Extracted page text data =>
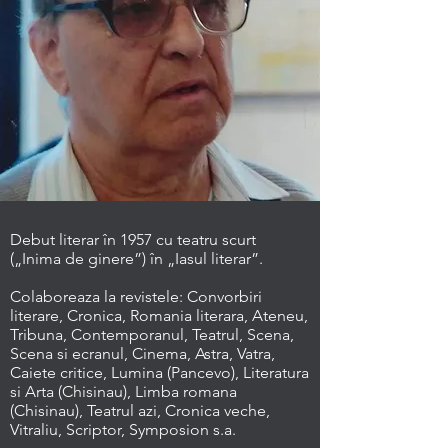
Debut literar în 1957 cu teatru scurt
(„Inima de ginere”) în „Iasul literar”.
Colaboreaza la revistele:
Convorbiri
literare, Cronica, Romania literara, Ateneu,
Tribuna, Contemporanul, Teatrul, Scena,
Scena si ecranul, Cinema, Astra, Vatra,
Caiete critice, Lumina (Pancevo), Literatura
si Arta (Chisinau), Limba romana
(Chisinau), Teatrul azi, Cronica veche,
Vitraliu, Scriptor, Symposion s.a.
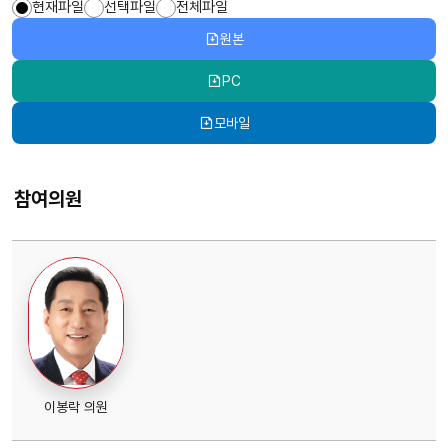
현재파일
선택파일
전체파일
원본
PC
모바일
참여의원
이봉락 의원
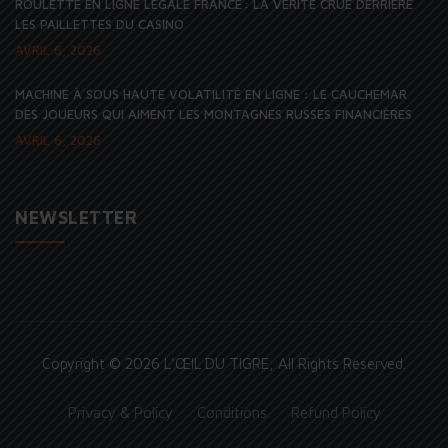
ROULETTE EN LIGNE LÉGALE FRANCE : LA VÉRITÉ CRUE DERRIÈRE
LES PAILLETTES DU CASINO
AVRIL 6, 2026
MACHINE À SOUS HAUTE VOLATILITÉ EN LIGNE : LE CAUCHEMAR
DES JOUEURS QUI AIMENT LES MONTAGNES RUSSES FINANCIÈRES
AVRIL 6, 2026
NEWSLETTER
Copyright © 2026
L'ŒIL DU TIGRE
, All Rights Reserved.
Privacy & Policy
Conditions
Refund Policy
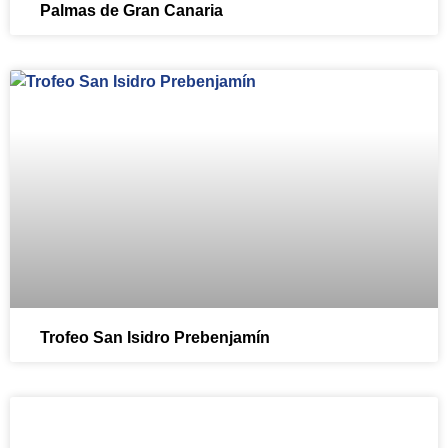
Palmas de Gran Canaria
Trofeo San Isidro Prebenjamín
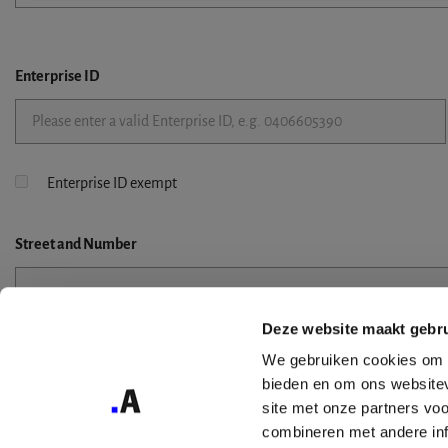
Enterprise ID
Enterprise ID exempt
Street
and Number
Deze website maakt gebru
Street 2
We gebruiken cookies om c
bieden en om ons websitev
site met onze partners vo
combineren met andere inf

What is required => Which lines above hold the string "Chisinau"? Show each of them.

Expected output =>
si Arta (Chisinau), Limba romana
(Chisinau), Teatrul azi, Cronica veche,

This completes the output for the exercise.